Ein Buch, in welchem zwei Perser, Usbek und Rica, durch Europa reisen und ihren Briefpartnern mitteilen, was sie erleben und beobachten. Darunter auch die Missstände, unter welchen die Bewohner dieser Landstriche zu leiden hatten. Die klugen Betrachtungen trafen dabei einen Nerv in der Gesellschaft, und Montesquieu, welcher Jahre später die Gewaltenteilung ausformulierte, legte hier den Grundstein seiner Popularität.
Könnte ein solches Buch auch heute noch Erfolge feiern?

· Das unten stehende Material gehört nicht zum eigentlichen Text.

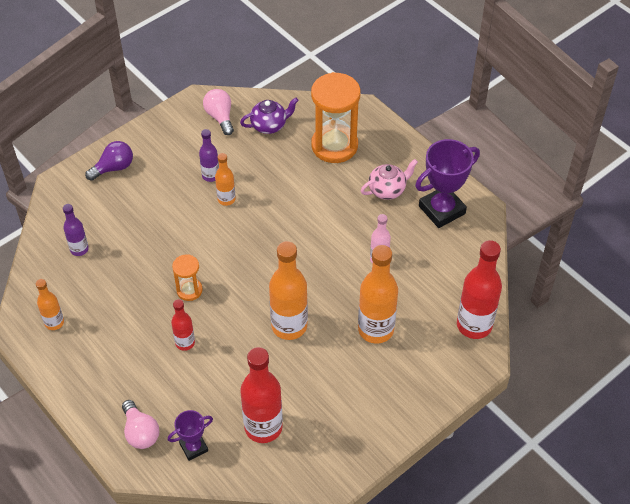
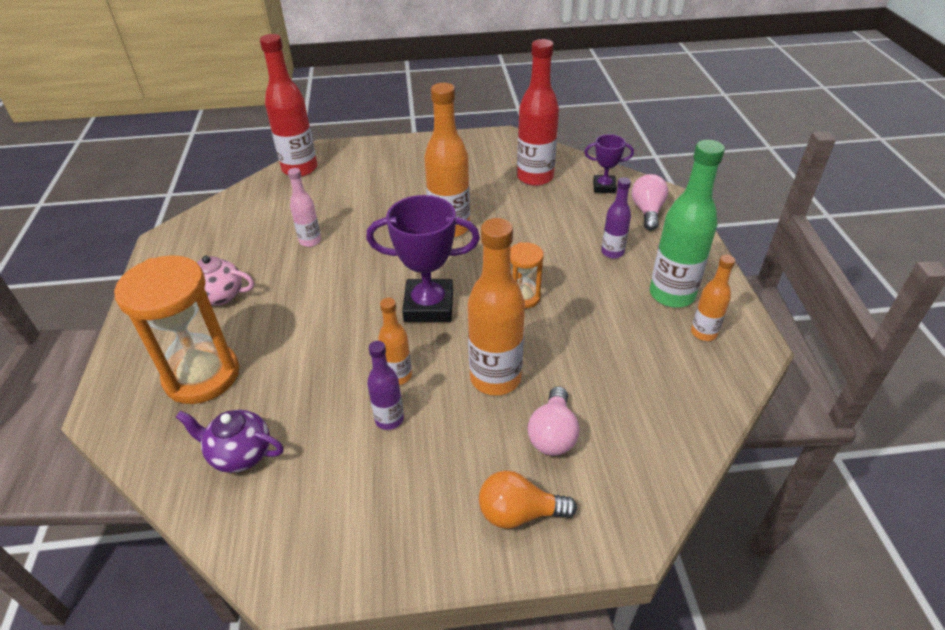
camera: 145 degrees left, 10 degrees down
purple bottle [63,204,89,256] -> purple bottle moved to [601,177,631,259]
purple light bulb [85,141,133,181] -> orange light bulb [479,470,577,529]
red bottle [171,299,195,351] -> none
pink light bulb [203,89,234,135] -> pink light bulb moved to [528,386,579,456]
orange bottle [358,245,398,344] -> orange bottle moved to [468,218,525,395]
purple trophy [415,139,480,228] -> purple trophy moved to [366,195,480,322]
none -> green bottle [650,140,725,307]

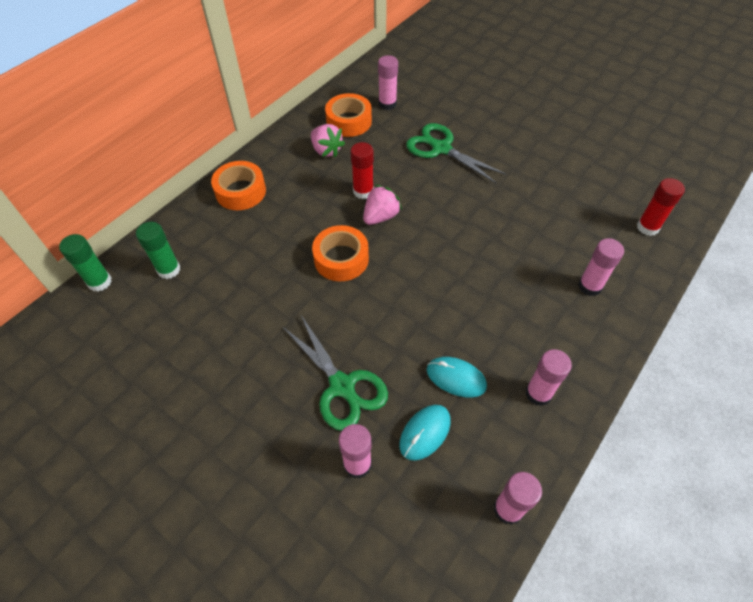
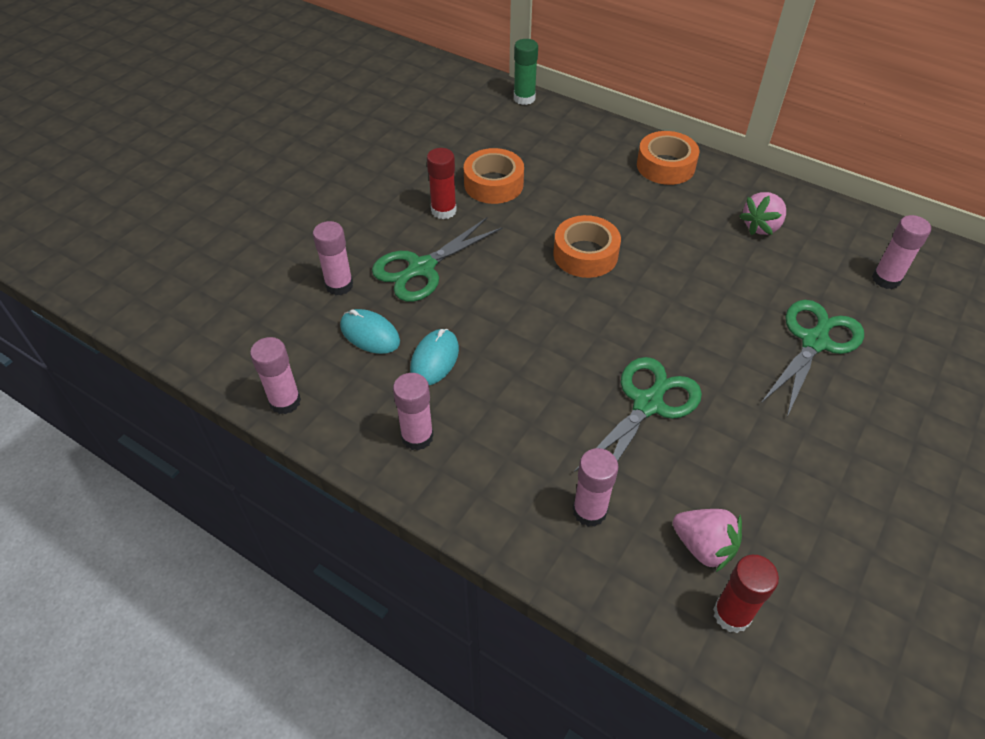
camera: 85 degrees right, 5 degrees down
green glue stick [136,222,180,279] -> none
orange tape [325,93,372,137] -> orange tape moved to [464,148,524,204]
red glue stick [350,142,374,199] -> red glue stick moved to [427,148,457,219]
pink strawberry [363,185,402,225] -> pink strawberry moved to [673,509,742,572]
none -> green scissors [574,357,702,472]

Anlass dafür gibt es unbedingt. Die Coronakrise hat dem alten Kontinent endgültig gezeigt, dass er nicht mehr das Zentrum der Welt darstellt. Andere Gesellschaften, insbesondere Ostasiens, sind mittlerweile besser in der Lage, die Herausforderungen unserer Zeit zu meistern. Was würde ein Besucher aus Japan wohl davon halten, dass unsere Gesundheitssysteme nicht vorbereitet waren auf die Pandemie? Ein Südkoreaner, dass wir nach wenigen Wochen nicht mehr wussten, wer sich wie und wann mit dem Virus angesteckt hat? Ein Bewohner Singapurs, wenn er von Faxgeräten in Gesundheitsämtern hörte?
Auch Vietnam, für viele Europäer noch ein Inbegriff für Dschungelkämpfe und stumpfen Kommunismus, wird wohl einer der Gewinner aus der Krise sein. Mit strengen, aber klugen Maßnahmen konnten sie das Virus weitgehend eindämmen und die Todeszahlen im zweistelligen Bereich halten. Zudem konnten sie, als einer der wenigen Staaten dieser Welt, ihre Wirtschaft wachsen lassen.
Das Land, gestern noch das Armenhaus Ostasiens, ist heute eine florierende Gesellschaft.
Und morgen schon könnten sie uns Briefe schreiben.